◆ PROBLEM STATEMENT
Turn each line of text in the material below into an item in a numbered list, and omit any blank lines.

◆ SOURCE DATA
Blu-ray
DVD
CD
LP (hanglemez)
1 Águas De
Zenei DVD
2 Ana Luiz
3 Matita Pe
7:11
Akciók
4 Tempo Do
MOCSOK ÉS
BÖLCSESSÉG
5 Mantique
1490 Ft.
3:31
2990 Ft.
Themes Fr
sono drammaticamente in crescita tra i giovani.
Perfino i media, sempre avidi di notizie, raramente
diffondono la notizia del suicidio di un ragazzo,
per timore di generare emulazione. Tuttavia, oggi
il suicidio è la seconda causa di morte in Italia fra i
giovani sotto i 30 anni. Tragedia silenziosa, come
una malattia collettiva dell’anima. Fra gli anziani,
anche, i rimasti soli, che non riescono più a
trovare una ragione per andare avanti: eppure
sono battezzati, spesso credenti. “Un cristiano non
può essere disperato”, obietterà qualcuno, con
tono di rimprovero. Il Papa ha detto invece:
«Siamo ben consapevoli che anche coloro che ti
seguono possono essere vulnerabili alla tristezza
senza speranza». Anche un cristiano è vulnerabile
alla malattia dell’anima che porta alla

◆ PROBLEM SOLUTION
1. Blu-ray
2. DVD
3. CD
4. LP (hanglemez)
5. 1 Águas De
6. Zenei DVD
7. 2 Ana Luiz
8. 3 Matita Pe
9. 7:11
10. Akciók
11. 4 Tempo Do
12. MOCSOK ÉS
13. BÖLCSESSÉG
14. 5 Mantique
15. 1490 Ft.
16. 3:31
17. 2990 Ft.
18. Themes Fr
19. sono drammaticamente in crescita tra i giovani.
20. Perfino i media, sempre avidi di notizie, raramente
21. diffondono la notizia del suicidio di un ragazzo,
22. per timore di generare emulazione. Tuttavia, oggi
23. il suicidio è la seconda causa di morte in Italia fra i
24. giovani sotto i 30 anni. Tragedia silenziosa, come
25. una malattia collettiva dell’anima. Fra gli anziani,
26. anche, i rimasti soli, che non riescono più a
27. trovare una ragione per andare avanti: eppure
28. sono battezzati, spesso credenti. “Un cristiano non
29. può essere disperato”, obietterà qualcuno, con
30. tono di rimprovero. Il Papa ha detto invece:
31. «Siamo ben consapevoli che anche coloro che ti
32. seguono possono essere vulnerabili alla tristezza
33. senza speranza». Anche un cristiano è vulnerabile
34. alla malattia dell’anima che porta alla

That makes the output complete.